▶ **EXERCISE REQUIREMENTS**
Beginning with the opening line of the entries, return every line through the one containing "Section 15A. |", both included, and nothing else. Omit pictures.

(Saved data entries)
--

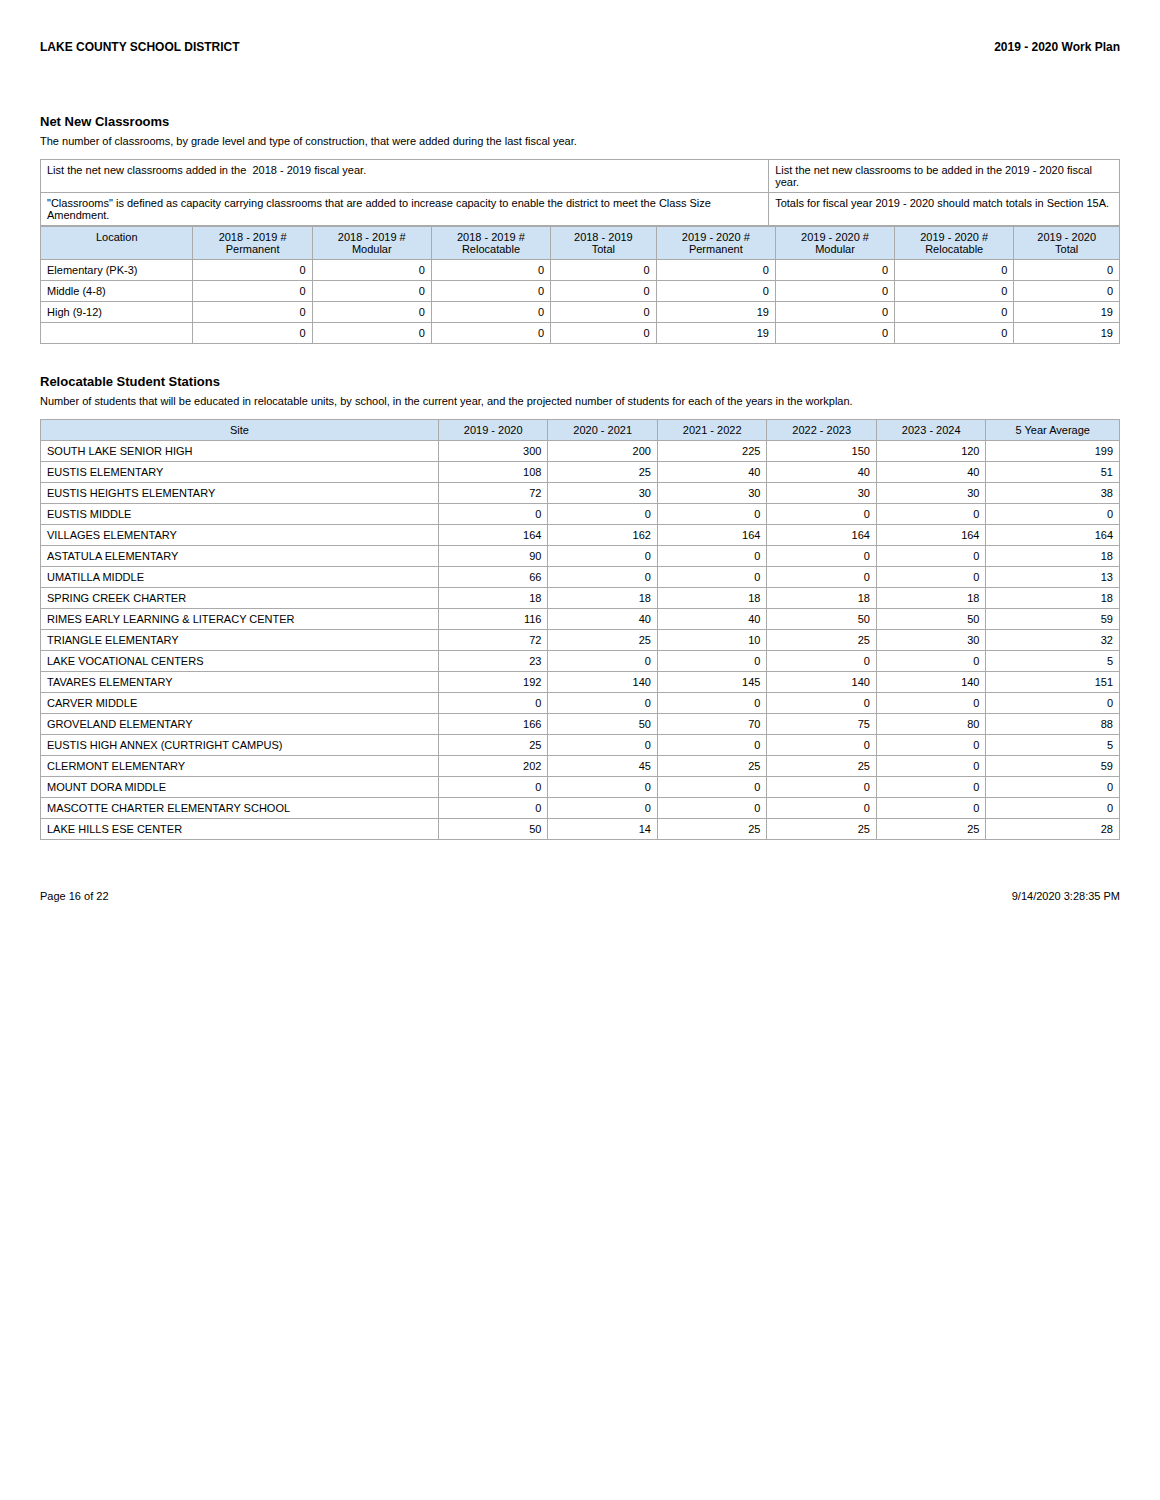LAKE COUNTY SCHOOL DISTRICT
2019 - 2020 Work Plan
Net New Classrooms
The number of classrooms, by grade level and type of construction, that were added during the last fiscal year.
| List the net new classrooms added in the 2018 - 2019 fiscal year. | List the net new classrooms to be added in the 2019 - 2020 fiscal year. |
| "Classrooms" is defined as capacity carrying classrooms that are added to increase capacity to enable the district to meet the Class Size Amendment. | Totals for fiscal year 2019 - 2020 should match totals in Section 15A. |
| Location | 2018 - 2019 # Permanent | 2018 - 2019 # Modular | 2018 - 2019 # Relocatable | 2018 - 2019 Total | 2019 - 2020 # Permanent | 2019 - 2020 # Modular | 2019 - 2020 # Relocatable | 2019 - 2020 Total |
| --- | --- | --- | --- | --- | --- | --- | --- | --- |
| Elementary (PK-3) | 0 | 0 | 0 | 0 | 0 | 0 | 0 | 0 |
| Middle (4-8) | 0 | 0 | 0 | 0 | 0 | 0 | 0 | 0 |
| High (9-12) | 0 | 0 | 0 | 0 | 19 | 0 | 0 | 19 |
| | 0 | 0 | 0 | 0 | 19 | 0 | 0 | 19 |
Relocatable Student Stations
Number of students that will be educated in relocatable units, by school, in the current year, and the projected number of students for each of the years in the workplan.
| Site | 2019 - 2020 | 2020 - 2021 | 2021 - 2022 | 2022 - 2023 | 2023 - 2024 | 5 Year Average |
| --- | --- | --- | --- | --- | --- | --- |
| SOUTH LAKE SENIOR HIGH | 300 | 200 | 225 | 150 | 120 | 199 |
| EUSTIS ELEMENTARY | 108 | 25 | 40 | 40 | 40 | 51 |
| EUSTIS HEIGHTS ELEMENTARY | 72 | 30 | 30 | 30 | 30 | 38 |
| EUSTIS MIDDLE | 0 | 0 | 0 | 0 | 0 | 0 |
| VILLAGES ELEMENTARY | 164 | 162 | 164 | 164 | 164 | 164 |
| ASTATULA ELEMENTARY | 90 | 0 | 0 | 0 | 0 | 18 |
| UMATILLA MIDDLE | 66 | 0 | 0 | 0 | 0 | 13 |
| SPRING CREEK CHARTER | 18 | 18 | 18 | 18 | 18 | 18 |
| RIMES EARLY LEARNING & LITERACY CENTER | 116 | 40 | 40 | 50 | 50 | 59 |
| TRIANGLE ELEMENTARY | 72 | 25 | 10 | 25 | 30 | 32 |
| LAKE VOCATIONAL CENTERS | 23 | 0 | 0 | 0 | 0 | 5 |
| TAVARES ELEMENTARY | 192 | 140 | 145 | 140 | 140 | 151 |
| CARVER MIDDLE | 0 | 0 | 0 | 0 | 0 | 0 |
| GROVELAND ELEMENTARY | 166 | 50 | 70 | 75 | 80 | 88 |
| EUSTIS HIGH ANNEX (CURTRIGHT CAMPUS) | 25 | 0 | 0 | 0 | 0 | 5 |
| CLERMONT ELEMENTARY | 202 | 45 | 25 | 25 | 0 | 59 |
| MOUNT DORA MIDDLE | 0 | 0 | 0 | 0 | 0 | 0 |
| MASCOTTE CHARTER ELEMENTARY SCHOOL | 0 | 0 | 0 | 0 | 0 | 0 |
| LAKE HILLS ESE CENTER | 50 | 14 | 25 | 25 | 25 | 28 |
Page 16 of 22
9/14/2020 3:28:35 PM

--

▶ **WRITTEN ANSWER**
LAKE COUNTY SCHOOL DISTRICT
2019 - 2020 Work Plan
Net New Classrooms
The number of classrooms, by grade level and type of construction, that were added during the last fiscal year.
| List the net new classrooms added in the 2018 - 2019 fiscal year. | List the net new classrooms to be added in the 2019 - 2020 fiscal year. |
| "Classrooms" is defined as capacity carrying classrooms that are added to increase capacity to enable the district to meet the Class Size Amendment. | Totals for fiscal year 2019 - 2020 should match totals in Section 15A. |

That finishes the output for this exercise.